Tuliskan ulang bagian kutipan tentang pembiayaan infrastruktur secara persis, mulai dari "Noorsy menjelaskan, logika" dan berakhir pada "Indonesia yang rapuh.".
____ KUTIPAN PILIHAN
Dalam hal ini Noorsy melihatnya dalam masalah pembiayaan. Menurut data Bappenas, kata dia, pembangunan infrastruktur membutuhkan biaya Rp5.519,4 triliun selama 2015-2019. Maka dalam setahun dibutuhkan biaya sekitar Rp1.380 triliun. Data BI menunjukkan bahwa PDB kita Rp12.406 triliun. Maka belanja infrastruktur pertahun adalah 11,12 persen.
“Inilah yang membuat saya melihat betapa ambisiusnya kebijakan ini di saat pertumbuhan ekonomi relatif stagnan. RRC yang demikian baik indeks infrastrukturnya hanya membiayai pembangunan infra struktur tidak lebih dari besarnya laju pertumbuhan ekonominya. Logikanya, besarnya belanja infrastruktur sebesar tingginya pertumbuhan ekonomi yang komponen produk domestik brutonya lebih dominan dikuasai domestik, bukan dikuasai perusahaan-perusahaan asing,” jelasnya.
Noorsy menjelaskan, logika komponen produk domestik bruto inilah yang sesungguhnya melatar belakangi kekuatiran Gubernur BI tentang defisit neraca berjalan. Memang sejak 2011 hingga kini defisit neraca berjalan terus terjadi antara minus 1,8 – 2,9 persen. Kondisi ini mengarahkan kita melihat bagaimana ketahanan eksternal ekonomi Indonesia. Lagi-lagi data BI menunjukan bahwa ketahanan eksternal ekonomi Indonesia sebenarnya rentan. Menurunnya modal masuk non utang, meningginya persentase ekspor terhadap utang luar negeri, bahkan meningkatnya rasio jumlah utang luar negeri terhadap PDB tetap menggambarkan fundamental makro Indonesia yang rapuh.
________
____ CUPLIKAN DATA
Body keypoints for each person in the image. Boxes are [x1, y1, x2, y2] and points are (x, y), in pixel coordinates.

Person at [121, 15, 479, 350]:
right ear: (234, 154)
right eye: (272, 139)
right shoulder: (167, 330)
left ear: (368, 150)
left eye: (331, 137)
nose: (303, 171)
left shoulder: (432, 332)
________
* _JAWABAN_:
Noorsy menjelaskan, logika komponen produk domestik bruto inilah yang sesungguhnya melatar belakangi kekuatiran Gubernur BI tentang defisit neraca berjalan. Memang sejak 2011 hingga kini defisit neraca berjalan terus terjadi antara minus 1,8 – 2,9 persen. Kondisi ini mengarahkan kita melihat bagaimana ketahanan eksternal ekonomi Indonesia. Lagi-lagi data BI menunjukan bahwa ketahanan eksternal ekonomi Indonesia sebenarnya rentan. Menurunnya modal masuk non utang, meningginya persentase ekspor terhadap utang luar negeri, bahkan meningkatnya rasio jumlah utang luar negeri terhadap PDB tetap menggambarkan fundamental makro Indonesia yang rapuh.